|© UNICEF Zambia/2011/Nesbitt|
|A dried blood spot test is performed on a 6-week-old baby boy enrolled in a programme aimed at preventing transmission of HIV from mothers to children at the Nameembo Rural Health Centre in Southern Province, Zambia.|
MAZABUKA, Zambia, 10 August 2012 – In a cubicle at Nameembo Rural Health Clinic in southern Zambia, Gloria Moonga quietly holds her six-week-old son Issac Simooya. Nurse Eklina Chibenga pricks the infant’s tiny toe to collect five dime-sized circles of blood onto a sheet of paper.
The 21 year old mother is HIV positive and Eklina is collecting a ‘Dry Blood Spot’ (DBS) sample to determine the baby’s HIV status. Before giving birth, Gloria received ‘Prevention of Mother-To-Child Transmission’ (PMTCT) services which have successfully lowered pediatric HIV infection in many parts of the world. Gloria, who has known her status for over a year, will get her son’s results in two week’s time. The results will be delivered via mobile Short Messaging Service (SMS) to Eklina’s phone. “I feel good because I know that my child will be protected,” says Gloria.
SMS for HIV prevention
The collection of the DBS samples is part of an innovative HIV prevention project named Programme Mwana, supported by the Zambian Ministry of Health (MoH) and UNICEF Zambia, in collaboration with the Clinton Health Access Initiative (CHAI) and the Boston University affiliate Zambia Center for Applied Health Research (ZCHARD). Programme Mwana uses mobile phones to improve early infant HIV diagnostic services (EID), patient tracing, and post-natal follow-up and care.
Programme Mwana launched in June 2010 as a pilot strategy to deliver HIV early infant diagnosis results via SMS, in order to reduce typical delays in transmitting results from HIV test laboratories to rural health clinics.
Programme Mwana is designed to find innovative, scalable, and effective solutions to health services for mothers and infants in underserved and hard-to-reach rural health clinics. The technology utilizes RapidSMS, a free and open-source framework for building mobile applications for dynamic data collection, logistics coordination and communication.
|© UNICEF Zambia/2011/Nesbitt|
|Zgambo Bede Majiwaka, environmental health technologist and PMTCT provider at the Nameebo Rural Health Centre uses SMS technology to receive the results of an early infant diagnosis test (EID) in Zambia's Southern Province.|
Saving time, saving lives
At Nameembo Rural Health Clinic the turn-around time to receive the results has been reduced from 66 day, when couriers were used, to 14 days. “The SMS delivery of the DBS results has really helped us. Before it was difficult to get results, the time was too long and the nearest main health facility from where we went to collect results is 28 kilometers from here,” says Eklina, who has worked at Nameembo Rural Health Clinic for 10 years. “Many of our clients have to walk.”

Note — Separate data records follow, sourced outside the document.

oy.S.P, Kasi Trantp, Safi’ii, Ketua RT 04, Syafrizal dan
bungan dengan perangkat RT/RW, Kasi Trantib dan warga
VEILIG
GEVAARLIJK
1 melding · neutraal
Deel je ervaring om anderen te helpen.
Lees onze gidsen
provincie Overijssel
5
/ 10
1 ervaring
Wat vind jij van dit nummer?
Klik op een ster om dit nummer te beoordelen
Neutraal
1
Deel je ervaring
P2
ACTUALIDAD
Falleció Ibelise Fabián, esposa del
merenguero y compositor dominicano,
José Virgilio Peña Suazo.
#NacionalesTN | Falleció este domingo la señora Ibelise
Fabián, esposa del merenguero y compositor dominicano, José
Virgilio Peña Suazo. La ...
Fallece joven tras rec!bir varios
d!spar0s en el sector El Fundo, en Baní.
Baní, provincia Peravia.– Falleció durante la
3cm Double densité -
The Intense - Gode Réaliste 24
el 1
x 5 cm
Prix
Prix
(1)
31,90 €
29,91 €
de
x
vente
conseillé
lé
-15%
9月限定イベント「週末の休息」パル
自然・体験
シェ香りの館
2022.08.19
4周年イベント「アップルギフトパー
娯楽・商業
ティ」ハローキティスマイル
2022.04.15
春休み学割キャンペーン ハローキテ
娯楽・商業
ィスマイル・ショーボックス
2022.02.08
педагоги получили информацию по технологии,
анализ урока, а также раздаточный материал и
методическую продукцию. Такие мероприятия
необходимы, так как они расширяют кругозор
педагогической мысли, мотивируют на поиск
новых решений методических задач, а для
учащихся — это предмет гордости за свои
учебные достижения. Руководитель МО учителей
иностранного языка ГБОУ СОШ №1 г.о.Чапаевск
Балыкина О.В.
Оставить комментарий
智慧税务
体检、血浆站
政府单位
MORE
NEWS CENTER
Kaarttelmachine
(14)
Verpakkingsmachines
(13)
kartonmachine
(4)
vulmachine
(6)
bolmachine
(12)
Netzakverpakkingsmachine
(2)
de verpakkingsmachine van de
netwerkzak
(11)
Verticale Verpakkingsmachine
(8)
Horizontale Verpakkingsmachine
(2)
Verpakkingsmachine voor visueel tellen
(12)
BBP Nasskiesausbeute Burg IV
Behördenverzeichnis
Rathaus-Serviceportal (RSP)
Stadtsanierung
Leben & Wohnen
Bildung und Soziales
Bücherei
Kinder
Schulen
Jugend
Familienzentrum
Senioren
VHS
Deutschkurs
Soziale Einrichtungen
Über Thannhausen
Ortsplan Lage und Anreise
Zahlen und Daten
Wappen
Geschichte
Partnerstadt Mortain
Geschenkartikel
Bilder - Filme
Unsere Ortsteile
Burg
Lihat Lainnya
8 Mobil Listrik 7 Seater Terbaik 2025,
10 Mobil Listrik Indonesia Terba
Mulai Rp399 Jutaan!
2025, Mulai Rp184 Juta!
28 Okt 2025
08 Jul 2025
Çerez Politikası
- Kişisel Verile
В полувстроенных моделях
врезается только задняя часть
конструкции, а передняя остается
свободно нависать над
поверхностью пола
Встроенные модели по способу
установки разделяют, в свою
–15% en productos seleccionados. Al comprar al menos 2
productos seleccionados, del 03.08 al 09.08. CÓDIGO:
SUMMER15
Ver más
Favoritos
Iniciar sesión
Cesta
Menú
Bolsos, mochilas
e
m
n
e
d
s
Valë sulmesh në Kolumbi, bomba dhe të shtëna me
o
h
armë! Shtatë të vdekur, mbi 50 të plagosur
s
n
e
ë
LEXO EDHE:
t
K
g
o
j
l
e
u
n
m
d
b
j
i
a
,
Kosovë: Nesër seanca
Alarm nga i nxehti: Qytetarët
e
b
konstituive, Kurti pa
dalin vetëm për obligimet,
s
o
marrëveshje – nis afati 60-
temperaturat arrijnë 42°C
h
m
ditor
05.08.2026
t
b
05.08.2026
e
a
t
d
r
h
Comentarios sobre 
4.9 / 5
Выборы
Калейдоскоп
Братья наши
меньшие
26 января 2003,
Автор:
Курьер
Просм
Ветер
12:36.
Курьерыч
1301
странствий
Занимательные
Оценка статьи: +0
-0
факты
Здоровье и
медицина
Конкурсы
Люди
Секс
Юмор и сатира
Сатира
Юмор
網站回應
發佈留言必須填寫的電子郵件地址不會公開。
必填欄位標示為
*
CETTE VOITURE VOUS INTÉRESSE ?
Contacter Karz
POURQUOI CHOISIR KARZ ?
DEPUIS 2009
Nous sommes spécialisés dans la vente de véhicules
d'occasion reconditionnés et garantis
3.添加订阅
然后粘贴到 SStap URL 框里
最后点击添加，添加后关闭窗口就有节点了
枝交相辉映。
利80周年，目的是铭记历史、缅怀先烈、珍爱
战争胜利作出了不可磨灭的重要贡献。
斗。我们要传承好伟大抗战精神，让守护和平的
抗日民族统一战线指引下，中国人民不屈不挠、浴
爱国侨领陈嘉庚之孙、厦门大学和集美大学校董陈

“On average, results are 50 percent faster between sample collections and delivery at the facility, while the number of SMS results arriving at the facility has increased by 30 percent compared to the hardcopy paper result,” said Zgambo Bede Majiwaka, the clinic’s environmental and health technician and PMTCT provider.
To maintain confidentiality, the system is securely managed with a strong verification process. Only trained staff with pin codes can access it using their personal cellular phones to retrieve results.
Mobile App fights AIDS
A tour of the five-room clinic providing various services to an estimated 15,000 local people demonstrates the scope and innovation of the SMS system. Another young mother has just delivered a baby girl and Lina Choonya, a RemindMi agent, is by her bedside registering the birth of the new born. RemindMi is a mobile application that stores, shares and provides notifications of important reminders and dates, which is used to improve post-natal follow-ups. It was a RemindMi agent that traced Gloria to her house to remind her about her post-natal appointment.
Programme Mwana is currently running in 62 health facilities in 14 predominantly rural districts across six provinces of Zambia, and is planned to be scaled up to all health facilities offering EID services by 2014.